• TASK DIRECTIONS: Check each line of the records below for the word "github" and give the number of lines that have it, with nothing added.

[[ EXERCISE DATA open ]]

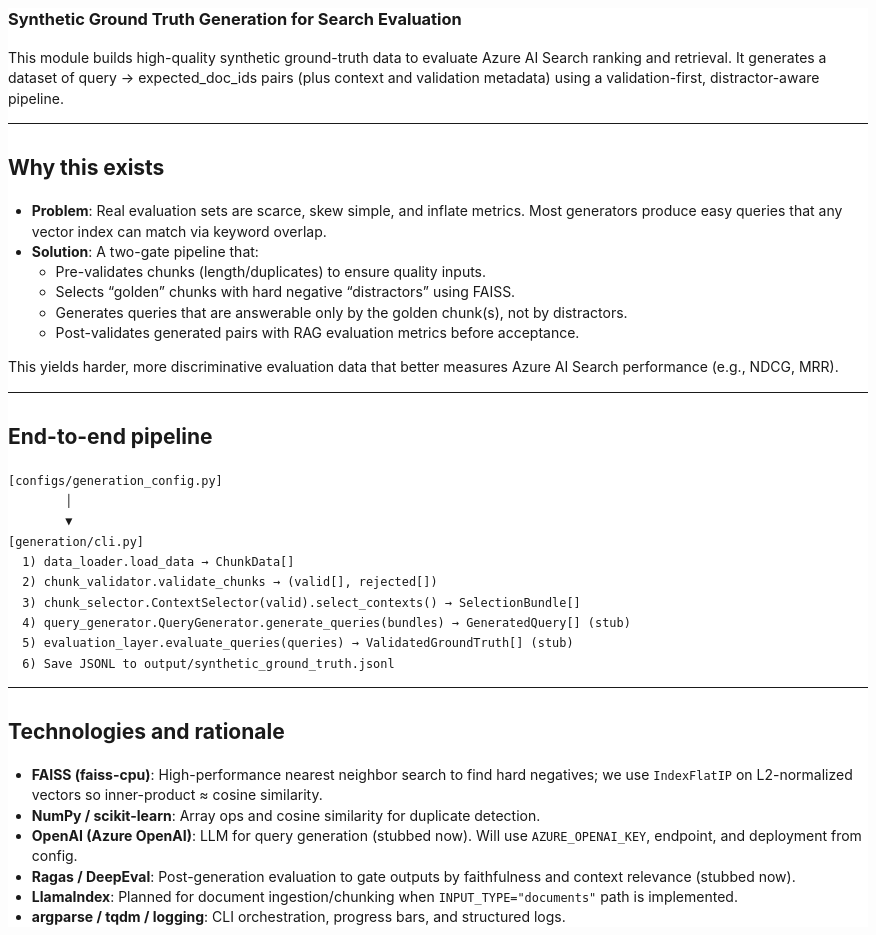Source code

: ### Synthetic Ground Truth Generation for Search Evaluation

This module builds high-quality synthetic ground-truth data to evaluate Azure AI Search ranking and retrieval. It generates a dataset of query → expected_doc_ids pairs (plus context and validation metadata) using a validation-first, distractor-aware pipeline.

---

## Why this exists

- **Problem**: Real evaluation sets are scarce, skew simple, and inflate metrics. Most generators produce easy queries that any vector index can match via keyword overlap.
- **Solution**: A two-gate pipeline that:
  - Pre-validates chunks (length/duplicates) to ensure quality inputs.
  - Selects “golden” chunks with hard negative “distractors” using FAISS.
  - Generates queries that are answerable only by the golden chunk(s), not by distractors.
  - Post-validates generated pairs with RAG evaluation metrics before acceptance.

This yields harder, more discriminative evaluation data that better measures Azure AI Search performance (e.g., NDCG, MRR).

---

## End-to-end pipeline

```text
[configs/generation_config.py]
        │
        ▼
[generation/cli.py]
  1) data_loader.load_data → ChunkData[]
  2) chunk_validator.validate_chunks → (valid[], rejected[])
  3) chunk_selector.ContextSelector(valid).select_contexts() → SelectionBundle[]
  4) query_generator.QueryGenerator.generate_queries(bundles) → GeneratedQuery[] (stub)
  5) evaluation_layer.evaluate_queries(queries) → ValidatedGroundTruth[] (stub)
  6) Save JSONL to output/synthetic_ground_truth.jsonl
```

---

## Technologies and rationale

- **FAISS (faiss-cpu)**: High-performance nearest neighbor search to find hard negatives; we use `IndexFlatIP` on L2-normalized vectors so inner-product ≈ cosine similarity.
- **NumPy / scikit-learn**: Array ops and cosine similarity for duplicate detection.
- **OpenAI (Azure OpenAI)**: LLM for query generation (stubbed now). Will use `AZURE_OPENAI_KEY`, endpoint, and deployment from config.
- **Ragas / DeepEval**: Post-generation evaluation to gate outputs by faithfulness and context relevance (stubbed now).
- **LlamaIndex**: Planned for document ingestion/chunking when `INPUT_TYPE="documents"` path is implemented.
- **argparse / tqdm / logging**: CLI orchestration, progress bars, and structured logs.
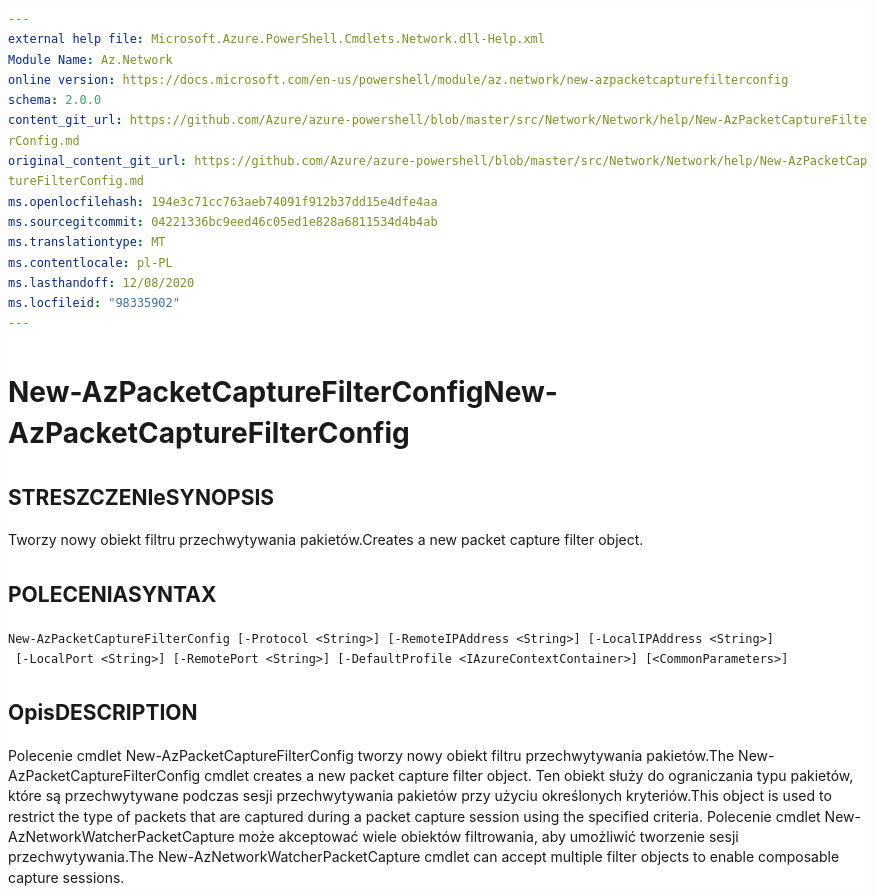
 ```yaml
---
external help file: Microsoft.Azure.PowerShell.Cmdlets.Network.dll-Help.xml
Module Name: Az.Network
online version: https://docs.microsoft.com/en-us/powershell/module/az.network/new-azpacketcapturefilterconfig
schema: 2.0.0
content_git_url: https://github.com/Azure/azure-powershell/blob/master/src/Network/Network/help/New-AzPacketCaptureFilterConfig.md
original_content_git_url: https://github.com/Azure/azure-powershell/blob/master/src/Network/Network/help/New-AzPacketCaptureFilterConfig.md
ms.openlocfilehash: 194e3c71cc763aeb74091f912b37dd15e4dfe4aa
ms.sourcegitcommit: 04221336bc9eed46c05ed1e828a6811534d4b4ab
ms.translationtype: MT
ms.contentlocale: pl-PL
ms.lasthandoff: 12/08/2020
ms.locfileid: "98335902"
---
```

# <span data-ttu-id="29a0f-101">New-AzPacketCaptureFilterConfig</span><span class="sxs-lookup"><span data-stu-id="29a0f-101">New-AzPacketCaptureFilterConfig</span></span>

## <span data-ttu-id="29a0f-102">STRESZCZENIe</span><span class="sxs-lookup"><span data-stu-id="29a0f-102">SYNOPSIS</span></span>
<span data-ttu-id="29a0f-103">Tworzy nowy obiekt filtru przechwytywania pakietów.</span><span class="sxs-lookup"><span data-stu-id="29a0f-103">Creates a new packet capture filter object.</span></span>

## <span data-ttu-id="29a0f-104">POLECENIA</span><span class="sxs-lookup"><span data-stu-id="29a0f-104">SYNTAX</span></span>

```
New-AzPacketCaptureFilterConfig [-Protocol <String>] [-RemoteIPAddress <String>] [-LocalIPAddress <String>]
 [-LocalPort <String>] [-RemotePort <String>] [-DefaultProfile <IAzureContextContainer>] [<CommonParameters>]
```

## <span data-ttu-id="29a0f-105">Opis</span><span class="sxs-lookup"><span data-stu-id="29a0f-105">DESCRIPTION</span></span>
<span data-ttu-id="29a0f-106">Polecenie cmdlet New-AzPacketCaptureFilterConfig tworzy nowy obiekt filtru przechwytywania pakietów.</span><span class="sxs-lookup"><span data-stu-id="29a0f-106">The New-AzPacketCaptureFilterConfig cmdlet creates a new packet capture filter object.</span></span> <span data-ttu-id="29a0f-107">Ten obiekt służy do ograniczania typu pakietów, które są przechwytywane podczas sesji przechwytywania pakietów przy użyciu określonych kryteriów.</span><span class="sxs-lookup"><span data-stu-id="29a0f-107">This object is used to restrict the type of packets that are captured during a packet capture session using the specified criteria.</span></span> <span data-ttu-id="29a0f-108">Polecenie cmdlet New-AzNetworkWatcherPacketCapture może akceptować wiele obiektów filtrowania, aby umożliwić tworzenie sesji przechwytywania.</span><span class="sxs-lookup"><span data-stu-id="29a0f-108">The New-AzNetworkWatcherPacketCapture cmdlet can accept multiple filter objects to enable composable capture sessions.</span></span>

[[ EXERCISE DATA closed ]]

• SOLUTION: 2